◆ Exercise instructions ◆
When scanning the data, count every line with "dinstOut" in it, and report only the resulting number.

◆ Dataset entries ◆
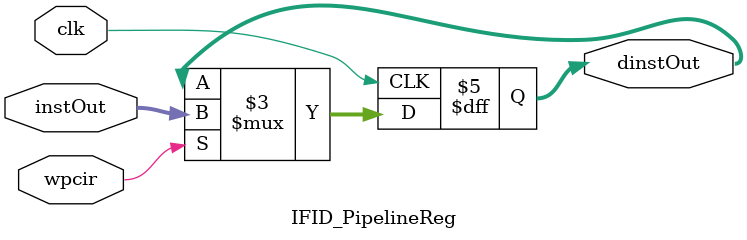
<source format=v>


module IFID_PipelineReg(
    input [31:0] instOut,
    input clk,
    input wpcir, // from control unit (acts as write enable)
      
    output reg [31:0] dinstOut
);

    always @(posedge clk)
    begin
        if (wpcir != 1'b0)
        begin
            dinstOut <= instOut;
        end
    end
endmodule


</source>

◆ Result of the task ◆
2